TEXT ZUR PRÜFUNG -
☆ ☆ ☆ ☆
Die unterschiedlichen Phasen der Evolution und das daraus resultierende Chaos

Der Terror scheint Europa immer fester zu umklammern – er schnürt uns die Kehlen zu. Einige sagen schuld ist der Islam, andere sagen schuld ist die Kultur und wieder andere meinen es ist die Schuld des Westens, der durch sein Einmischen im arabischen Raum der Auslöser für IS & Co ist.

Meistens wird das Dilemma durch eine Art Mikroskop betrachtet – man muss es aber vielmehr durch ein Fish-Eye (eine spezielle Optik, die eine größtmögliche Weite abbildet) betrachten und damit ist nicht nur die geographische, sondern auch eine zeitliche Sichtweise gemeint.
☆ ☆ ☆ ☆
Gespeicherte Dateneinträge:
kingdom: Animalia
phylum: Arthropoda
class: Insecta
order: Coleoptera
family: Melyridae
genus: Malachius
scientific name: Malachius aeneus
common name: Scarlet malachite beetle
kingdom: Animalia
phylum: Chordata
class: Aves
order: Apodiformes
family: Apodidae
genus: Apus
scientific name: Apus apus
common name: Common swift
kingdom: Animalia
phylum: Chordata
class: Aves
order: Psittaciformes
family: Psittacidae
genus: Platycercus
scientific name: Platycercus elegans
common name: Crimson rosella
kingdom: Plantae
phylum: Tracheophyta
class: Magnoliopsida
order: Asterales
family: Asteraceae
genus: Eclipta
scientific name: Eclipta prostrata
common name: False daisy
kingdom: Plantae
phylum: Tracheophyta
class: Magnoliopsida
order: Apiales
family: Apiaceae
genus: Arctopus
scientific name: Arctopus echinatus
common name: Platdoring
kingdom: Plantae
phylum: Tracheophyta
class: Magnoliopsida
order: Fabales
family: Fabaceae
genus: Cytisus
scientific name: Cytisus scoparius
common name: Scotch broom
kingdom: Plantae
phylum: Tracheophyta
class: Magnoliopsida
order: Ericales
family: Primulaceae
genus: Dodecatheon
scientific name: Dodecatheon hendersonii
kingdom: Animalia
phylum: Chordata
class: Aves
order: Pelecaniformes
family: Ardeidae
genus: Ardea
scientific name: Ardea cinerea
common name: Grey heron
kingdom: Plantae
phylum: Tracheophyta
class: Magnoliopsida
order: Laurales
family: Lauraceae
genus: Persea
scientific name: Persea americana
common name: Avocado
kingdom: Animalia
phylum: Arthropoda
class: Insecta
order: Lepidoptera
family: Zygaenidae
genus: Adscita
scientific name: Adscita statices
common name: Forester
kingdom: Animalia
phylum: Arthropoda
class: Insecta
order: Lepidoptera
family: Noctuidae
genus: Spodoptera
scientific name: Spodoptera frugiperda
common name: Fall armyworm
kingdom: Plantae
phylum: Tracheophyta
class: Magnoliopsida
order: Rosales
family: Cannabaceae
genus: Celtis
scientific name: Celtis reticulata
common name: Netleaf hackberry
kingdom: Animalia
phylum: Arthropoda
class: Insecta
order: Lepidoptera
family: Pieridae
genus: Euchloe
☆ ☆ ☆ ☆
Wodurch sollte man das Dilemma laut dem Text statt durch eine Art Mikroskop betrachten? Die Einträge haben mit dem Text nichts zu tun.

Durch ein Fish-Eye, eine spezielle Optik, die eine größtmögliche Weite abbildet.